L’attachiant Liam Gallagher revient de loin avec un album à son image. Les Who ressortent de la nuit des temps et The Paranoyds ressuscitent l’esprit riot grrrl. Nick Cave lui, dialogue avec les fantômes sur un pur chef d’œuvre crépusculaire.
Liam Gallagher. Why me ? Why Not (Warner)
« Blaïng !» En un coup de gratte, Liam Gallagher pose le sujet, façon vieux blues du fond du bois, harmonica cyclonique et guitares tous riffs dehors. Ouverture tonitruante et premier pic d’un album en forme de montagnes russes. Why me ? Why not enchaîne montées d’adrénaline (Shockwave déjà cité, Be Still notre préféré), ballades acoustiques et plages psychédéliques au pas de charge. Tout cela encordé à des orchestrations grand luxe qui s’accordent avec la voix nasillarde et la morgue caractéristique du mauvais garçon.
Les mélodies impeccables en réfèrent encore et toujours à la matrice Beatles, ou plus exactement au père Lennon (parfois, comme sur Alright Now, on jurerait…), même si ce recours systématique peut aussi servir de cache-misère lorsque l’album accuse de sérieux coups de mou. Cyclothymique, rageux, ombrageux, flamboyant, à l’image du plus attachiant des frères pétard de feu-Oasis.
The Who. All this music must fade & Ball and chain (Polydor)
Si Liam Gallagher revient de loin, les Who viennent carrément « d’un temps que vous ne pouvez pas connaître », dixit Pete Townshend. Le guitariste incassable et le chanteur Roger « behind blue eyes & bouclettes » Daltrey reforment l’un des groupes indispensables du rock anglais. Moins la rythmique historique, Keith Moon et John Entwistle excusés pour cause de décès. Plus Zak Starkey le fils de Ringo Star à la batterie, Simon Townshend le frère de l’autre à la guitare aussi, et l’immense (2,03 m) Pino Palladino à la basse.

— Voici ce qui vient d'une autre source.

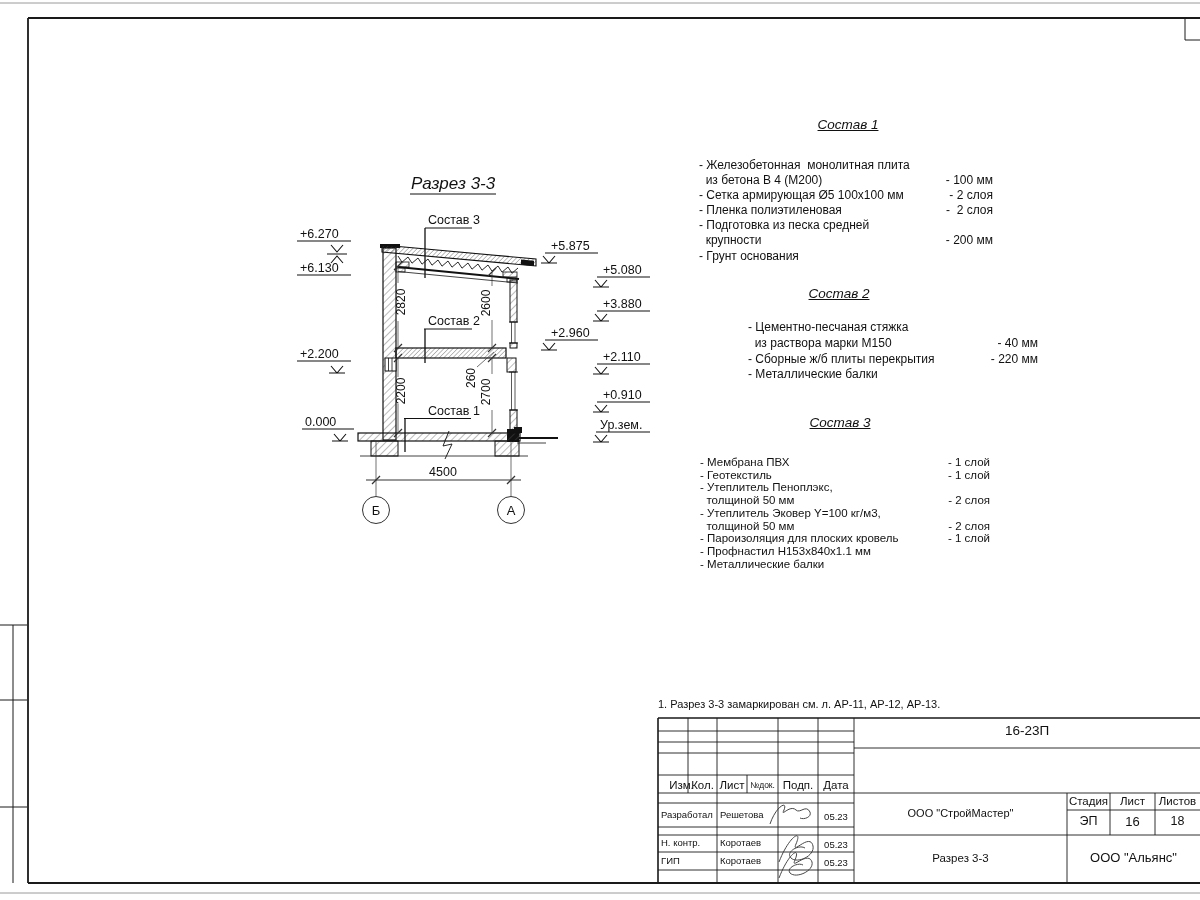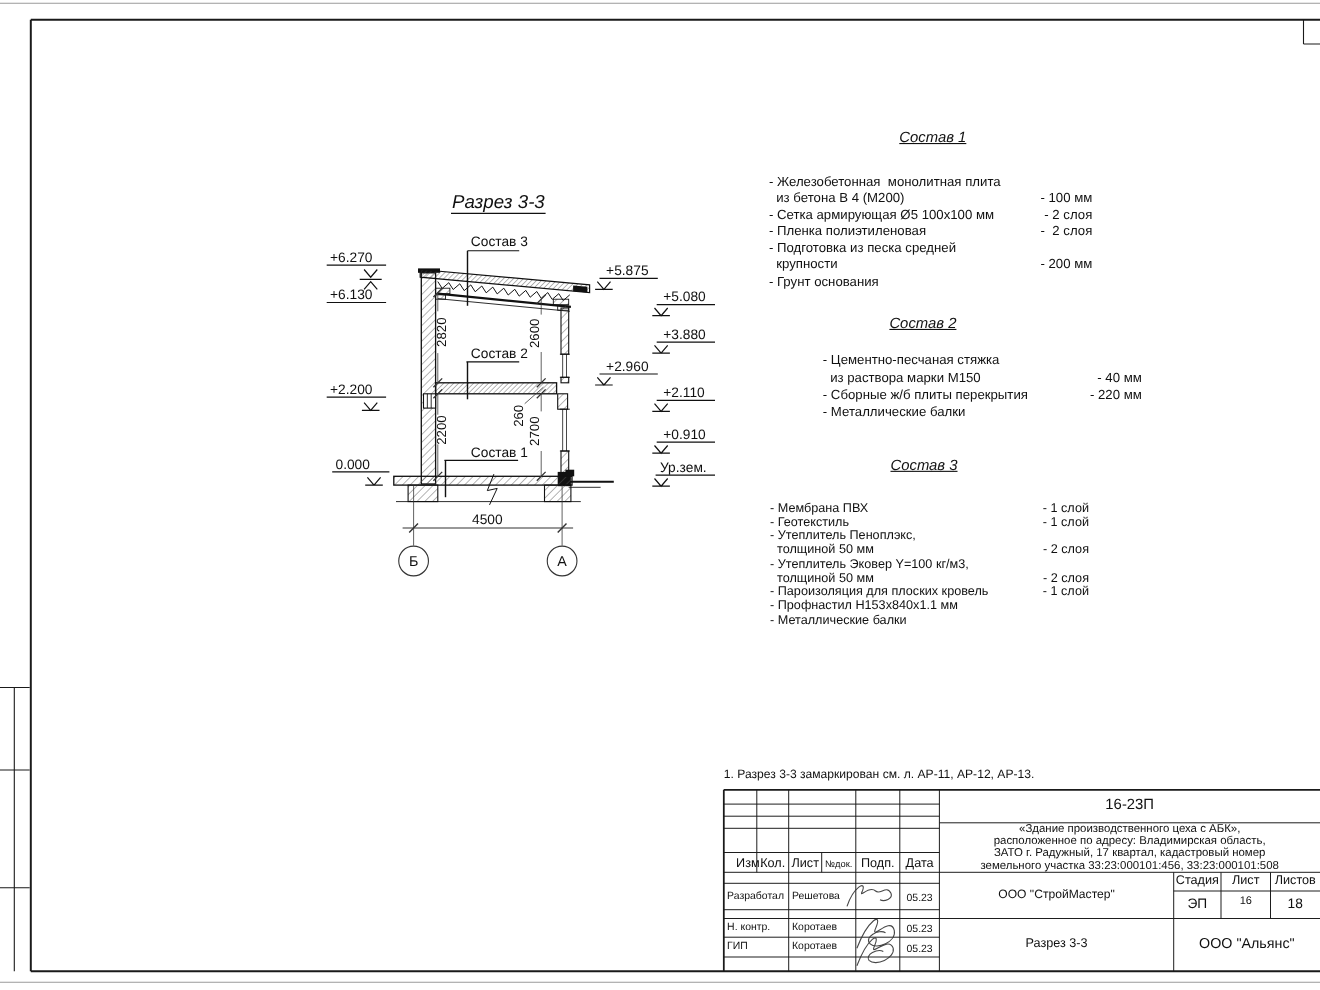"«Здание производственного цеха с АБК»," div.tb { html: <div> <div>«Здание производственного цеха с АБК»,</div> <div>расположенное по адресу: Владимирская область,</div> <div>ЗАТО г. Радужный, 17 квартал, кадастровый номер</div> <div>земельного участка 33:23:000101:456, 33:23:000101:508</div> </div> -> none }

Sobrement intitulé « Who », le nouvel album est annoncé début décembre. La production vient de lâcher deux singles en amuse-gueules. Bonne idée ? Les synthés moches en ouverture de All this music must fade en feront fuir plus d’un. D’autres ne verront dans ces ateliers pour seniors, que l’ombre de « qui » vous savez.
Mais on s’y fait vite. La guitare de Townshend sonne comme au bon vieux temps de sa Generation et la voix de Daltrey n’a rien perdu de son éclat. Si bien que le deuxième titre, Ball and chain, une tuerie de groove rock surpuissant sur la prison de Guantanamo nous lève du fauteuil. Ces revenants-là nous avaient manqué.
Nick Cave & The Bad Seeds. Ghosteen (Awalt/Kobalt)
Depuis la mort tragique de son fils Arthur en 2015, Nick Cave dialogue avec les fantômes, particulièrement avec ce spectre adolescent (ghosteen) qui ne cesse de le hanter. Ghosteen est son (double) disque de deuil et pour tout dire un chef d’œuvre. Depuis quelque temps déjà, ses fidèles Bad Seeds ont rengainé leur rock à guitares. Nick Cave suit le cheminement emprunté sur les précédents Push the sky away (2013) et Skeleton Tree (2016), en s’approchant chaque fois un peu plus près de l’au-delà.
Ici, battement de semelle, ni rengaine auxquelles se raccrocher, mais une litanie envoûtante, une transe lancinante, des cordes, des chœurs et des claviers en forme d’écrin somptueux pour le chant sépulcral du père meurtri. Lugubre ? Jamais de la mort ! En exorcisant ses démons et en tutoyant les anges, Ghosteen est le plus beau geste d’amour que Nick Cave pouvait offrir à son fils. Il atteint une perfection dans l’ascèse qui rappelle celle du Johnny Cash crépusculaire, lorsqu’il reprenait Mercy Seat… d’un certain Nick Cave. « I’m not afraid to die » qu’ils disaient.
The Paranoyds. Carnage Bargain (Suicide Squeeze/Differ-ant)
Allez, retour sur terre et au rock’n’roll. Et un premier album qui dégage pour ce quatuor (trois filles, un garçon) fraîchement débarqué de Los Angeles. Rien de neuf sous le soleil de Californie. The Paranoyds brûlent vite fait bien fait un concentré hautement inflammable de punk, surf, et pop acidulée. Mais elles le font avec une vista qui laisse sur place la plupart des groupes du genre. Une rythmique cavaleuse, des guitares dans tous les sens et des voix féminines en canon. On pense un peu aux Breeders, plus encore aux rock’n’pétroleuses de L7, Hole ou Veruca Salt. The Paranoyds ressuscitent es riot grrrls comme on les nommait au début des 90’s. Chic alors.